À sombra da pandemia da Covid-19, grupos criminosos assumiram o controle de cinco favelas na periferia do Rio de Janeiro e estabeleceram o autoproclamado Complexo de Israel. Rivais históricos na disputa pelo controle territorial, narcotraficantes e paramilitares uniram forças para avançar seus negócios ilegais. O Complexo de Israel é liderado pelo chefe do tráfico Álvaro Rosa, conhecido sob o apelido de Arão – o irmão bíblico de Moisés – e ex-polícias ligados ao grupo paramilitar Escritório do Crime, um esquadrão da morte notório, considerado responsável por vários crimes, incluindo o assassinato da vereadora Marielle Franco em 2018. Atualmente, o grupo exerce controle sobre pelo menos 130 mil residentes.

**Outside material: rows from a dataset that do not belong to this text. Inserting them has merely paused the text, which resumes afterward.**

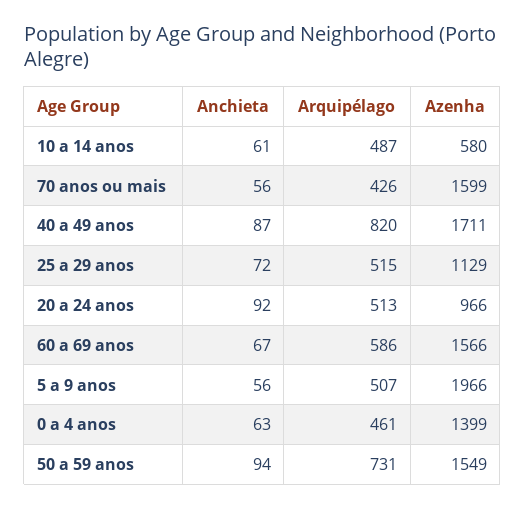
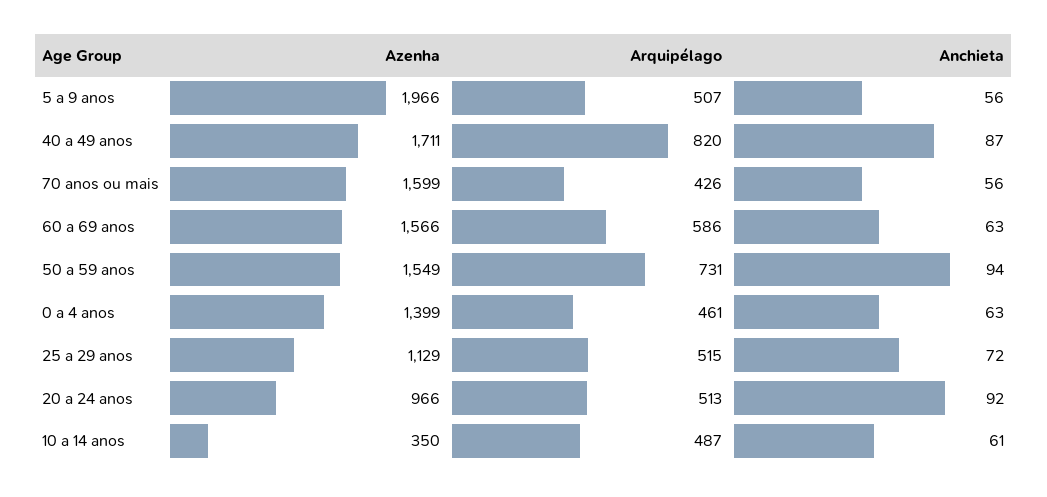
  {
    "Anchieta": {
      "10 a 14 anos": 61,
      "70 anos ou mais": 56,
      "40 a 49 anos": 87,
      "25 a 29 anos": 72,
      "20 a 24 anos": 92,
-     "60 a 69 anos": 67,
+     "60 a 69 anos": 63,
      "5 a 9 anos": 56,
      "0 a 4 anos": 63,
      "50 a 59 anos": 94
    },
    "Arquipélago": {
      "10 a 14 anos": 487,
      "70 anos ou mais": 426,
      "40 a 49 anos": 820,
      "25 a 29 anos": 515,
      "20 a 24 anos": 513,
      "60 a 69 anos": 586,
      "5 a 9 anos": 507,
      "0 a 4 anos": 461,
      "50 a 59 anos": 731
    },
    "Azenha": {
-     "10 a 14 anos": 580,
+     "10 a 14 anos": 350,
      "70 anos ou mais": 1599,
      "40 a 49 anos": 1711,
      "25 a 29 anos": 1129,
      "20 a 24 anos": 966,
      "60 a 69 anos": 1566,
      "5 a 9 anos": 1966,
      "0 a 4 anos": 1399,
      "50 a 59 anos": 1549
    }
  }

Os moradores da região relatam a perda da liberdade de movimento e religião, bem como a destruição de terreiros de candomblé. Pais e mães de santo foram expulsos do território. Além disso, os moradores foram proibidos de usar trajes brancos – a cor geralmente associada aos praticantes das religiões afro-brasileiras.